Nematic transition and highly two-dimensional superconductivity in ${\mathrm{BaTi}}_2{\mathrm{Bi}}_2\mathrm{O}$ revealed by ${}^{209}\mathrm{Bi}$-nuclear magnetic resonance/nuclear quadrupole resonance measurements

In this Rapid Communication, a set of ${}^{209}\mathrm{Bi}$-nuclear magnetic resonance (NMR)/nuclear quadrupole resonance (NQR) measurements has been performed to investigate the physical properties of superconducting (SC) ${\mathrm{BaTi}}_2{\mathrm{Bi}}_2\mathrm{O}$ from a microscopic point of view. The NMR and NQR spectra at 5 K can be reproduced with a nonzero in-plane anisotropic parameter $\eta$, indicating the breaking of the in-plane fourfold symmetry at the Bi site without any magnetic order, i.e., “the electronic nematic state.” In the SC state, the nuclear spin-lattice relaxation rate divided by temperature, $1/T_{1}T$, does not change even below $T_{\mathrm{c}}$, while a clear SC transition was observed with a diamagnetic signal.

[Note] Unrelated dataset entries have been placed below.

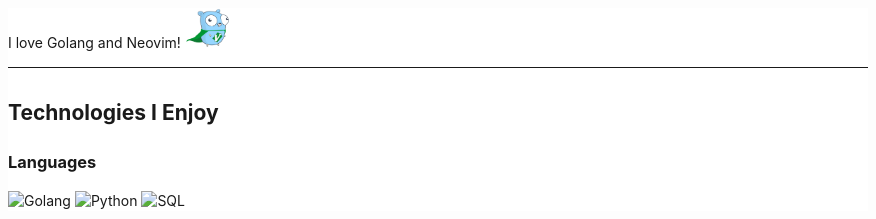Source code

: I love Golang and Neovim! <img src="./gopher-vim.svg" alt="Gopher Vim Hero" height="40"/>

---

## Technologies I Enjoy

### Languages

![Golang](https://img.shields.io/badge/Go-00ADD8?style=for-the-badge&logo=go&logoColor=white)
![Python](https://img.shields.io/badge/Python-000?style=for-the-badge&logo=Python&logoColor=white)
![SQL](https://img.shields.io/badge/SQL-000?style=for-the-badge&logo=MySQL&logoColor=white)
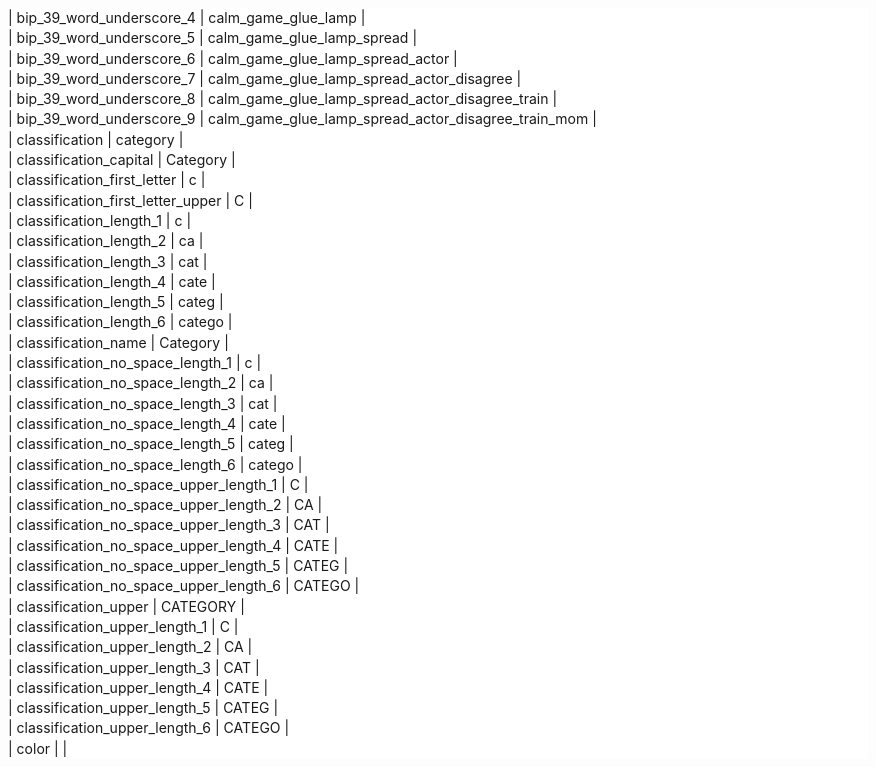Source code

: | bip_39_word_underscore_4 | calm_game_glue_lamp |  
| bip_39_word_underscore_5 | calm_game_glue_lamp_spread |  
| bip_39_word_underscore_6 | calm_game_glue_lamp_spread_actor |  
| bip_39_word_underscore_7 | calm_game_glue_lamp_spread_actor_disagree |  
| bip_39_word_underscore_8 | calm_game_glue_lamp_spread_actor_disagree_train |  
| bip_39_word_underscore_9 | calm_game_glue_lamp_spread_actor_disagree_train_mom |  
| classification | category |  
| classification_capital | Category |  
| classification_first_letter | c |  
| classification_first_letter_upper | C |  
| classification_length_1 | c |  
| classification_length_2 | ca |  
| classification_length_3 | cat |  
| classification_length_4 | cate |  
| classification_length_5 | categ |  
| classification_length_6 | catego |  
| classification_name | Category |  
| classification_no_space_length_1 | c |  
| classification_no_space_length_2 | ca |  
| classification_no_space_length_3 | cat |  
| classification_no_space_length_4 | cate |  
| classification_no_space_length_5 | categ |  
| classification_no_space_length_6 | catego |  
| classification_no_space_upper_length_1 | C |  
| classification_no_space_upper_length_2 | CA |  
| classification_no_space_upper_length_3 | CAT |  
| classification_no_space_upper_length_4 | CATE |  
| classification_no_space_upper_length_5 | CATEG |  
| classification_no_space_upper_length_6 | CATEGO |  
| classification_upper | CATEGORY |  
| classification_upper_length_1 | C |  
| classification_upper_length_2 | CA |  
| classification_upper_length_3 | CAT |  
| classification_upper_length_4 | CATE |  
| classification_upper_length_5 | CATEG |  
| classification_upper_length_6 | CATEGO |  
| color |  |  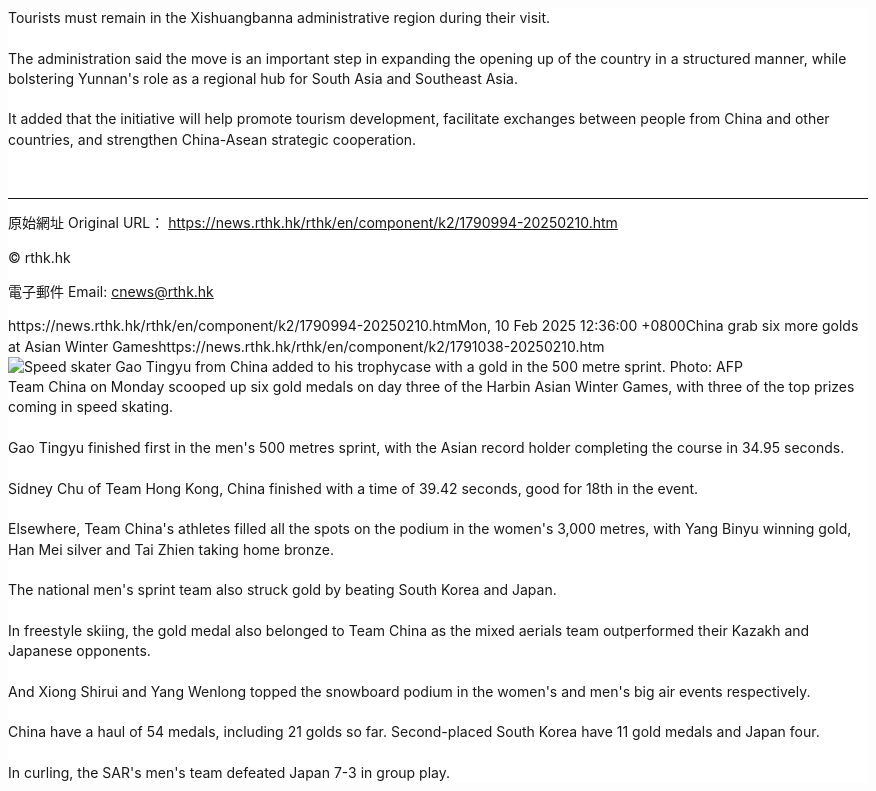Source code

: Tourists must remain in the Xishuangbanna administrative region during their visit.
<br/>
<br/>
The administration said the move is an important step in expanding the opening up of the country in a structured manner, while bolstering Yunnan's role as a regional hub for South Asia and Southeast Asia.
<br/>
<br/>
It added that the initiative will help promote tourism development, facilitate exchanges between people from China and other countries, and strengthen China-Asean strategic cooperation.
</br>
</div>
<br/>
<hr/>
<p>
原始網址 Original URL：
<a href="https://news.rthk.hk/rthk/en/component/k2/1790994-20250210.htm" rel="nofollow">
https://news.rthk.hk/rthk/en/component/k2/1790994-20250210.htm
</a>
</p>
<p>
© rthk.hk
</p>
<p>
電子郵件 Email:
<a href="mailto:cnews@rthk.hk" rel="nofollow">
cnews@rthk.hk
</a>
</p>https://news.rthk.hk/rthk/en/component/k2/1790994-20250210.htmMon, 10 Feb 2025 12:36:00 +0800China grab six more golds at Asian Winter Gameshttps://news.rthk.hk/rthk/en/component/k2/1791038-20250210.htm<img alt="Speed skater Gao Tingyu from China added to his trophycase with a gold in the 500 metre sprint. Photo: AFP" referrerpolicy="no-referrer" src="https://wsrv.nl/?n=-1&amp;we&amp;h=1080&amp;output=webp&amp;trim=1&amp;url=https%3A%2F%2Fnewsstatic.rthk.hk%2Fimages%2Fmfile\_1791038\_1\_20250210165726.jpg&amp;q=90" style="width:100%;height:auto"/>
<br/>
<div class="itemFullText">
Team China on Monday scooped up six gold medals on day three of the Harbin Asian Winter Games, with three of the top prizes coming in speed skating.
<br>
<br/>
Gao Tingyu finished first in the men's 500 metres sprint, with the Asian record holder completing the course in 34.95 seconds.
<br/>
<br/>
Sidney Chu of Team Hong Kong, China finished with a time of 39.42 seconds, good for 18th in the event.
<br/>
<br/>
Elsewhere, Team China's athletes filled all the spots on the podium in the women's 3,000 metres, with Yang Binyu winning gold, Han Mei silver and Tai Zhien taking home bronze.
<br/>
<br/>
The national men's sprint team also struck gold by beating South Korea and Japan.
<br/>
<br/>
In freestyle skiing, the gold medal also belonged to Team China as the mixed aerials team outperformed their Kazakh and Japanese opponents.
<br/>
<br/>
And Xiong Shirui and Yang Wenlong topped the snowboard podium in the women's and men's big air events respectively.
<br/>
<br/>
China have a haul of 54 medals, including 21 golds so far. Second-placed South Korea have 11 gold medals and Japan four.
<br/>
<br/>
In curling, the SAR's men's team defeated Japan 7-3 in group play.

This observation can be attributed to the strong two dimensionality in ${\mathrm{BaTi}}_2{\mathrm{Bi}}_2\mathrm{O}$. Comparing the NMR/NQR results among ${\mathrm{BaTi}}_{2}P{n}_2\mathrm{O}$ ($Pn=\text{As}$, Sb, and Bi), it was found that the normal and SC properties of ${\mathrm{BaTi}}_2{\mathrm{Bi}}_2\mathrm{O}$ were considerably different from those of ${\mathrm{BaTi}}_2{\mathrm{Sb}}_2\mathrm{O}$ and ${\mathrm{BaTi}}_2{\mathrm{As}}_2\mathrm{O}$, which might explain the two-dome structure of $T_{\mathrm{c}}$ in this system.

Figure 1

(a) Crystal structure of ${\mathrm{BaTi}}_{2}P{n}_2\mathrm{O}$. The figure of the crystal structure was modeled on the three-dimensional visualization program vesta [11]. (b) Electronic phase diagram of ${\mathrm{BaTi}}_2{\left({\mathrm{As}}_{1-y}{\mathrm{Sb}}_y\right)}_2\mathrm{O}$ and ${\mathrm{BaTi}}_2{\left({\mathrm{Sb}}_{1-x}{\mathrm{Bi}}_x\right)}_2\mathrm{O}$ [7]. SC denotes the superconducting phases. The open squares represent the CDW transition temperature $T_{\mathrm{A}}$. The solid circles represent the superconducting temperature $T_{\mathrm{c}}$ determined by magnetization and electrical resistivity measurements.

Figure 2

${}^{209}\mathrm{Bi}$-NQR spectra obtained by the frequency-swept method at 5 K. From the observed ${}^{209}\mathrm{Bi}$-NQR spectra, the quadrupole parameters for Bi nuclei are evaluated as shown in the figure. The solid red curves are the simulation of the NQR spectra using the estimated quadrupole parameters.

Figure 3

Field-swept ${}^{209}\mathrm{Bi}$-NMR spectra at (a) 5 K and (b) 50 K at 68.41 MHz. In addition, simulations of the NMR spectra are shown. At 5 K, the same NQR parameters as those for the NQR measurements are used for the simulation. The arrows indicate the magnetic field at which $T_1$ is measured.

Figure 4

Temperature dependence of $\eta$ deduced from the first and second largest NQR peaks ($\sim 10$ and 14 MHz). Inset: Temperature dependence of NQR frequency.

Figure 5

Temperature dependence of $1/T_{1}T$ at $\sim 10$ T. The dashed arrow indicates the temperature at which the anomaly was observed in the NMR spectrum $T_{\mathrm{anom}}$. Inset: Temperature dependence of $1/T_{1}T$ and ac susceptibility at 0 T. The solid arrow indicates the SC transition temperature $T_{\mathrm{c}}$.

Figure 6

Temperature dependence of $1/T_{1}T1/\left(T_{1}T{\gamma }^2\right)$ in ${\mathrm{BaTi}}_2{\mathrm{Bi}}_2\mathrm{O}$, ${\mathrm{BaTi}}_2{\mathrm{Sb}}_2\mathrm{O}$ [2], and ${\mathrm{BaTi}}_2{\mathrm{As}}_2\mathrm{O}$ [15]. For ${\mathrm{BaTi}}_2{\mathrm{Bi}}_2\mathrm{O}$, we plot the data at 10 T above 5 K and at 0 T below 5 K. For ${\mathrm{BaTi}}_2{\mathrm{As}}_2\mathrm{O}$, we use the angle average of $1/T_{1}T$ for simplicity. The dashed arrows indicate $T_{\mathrm{anom}}$ or $T_{\mathrm{A}}$. The solid arrows indicate $T_{\mathrm{c}}$.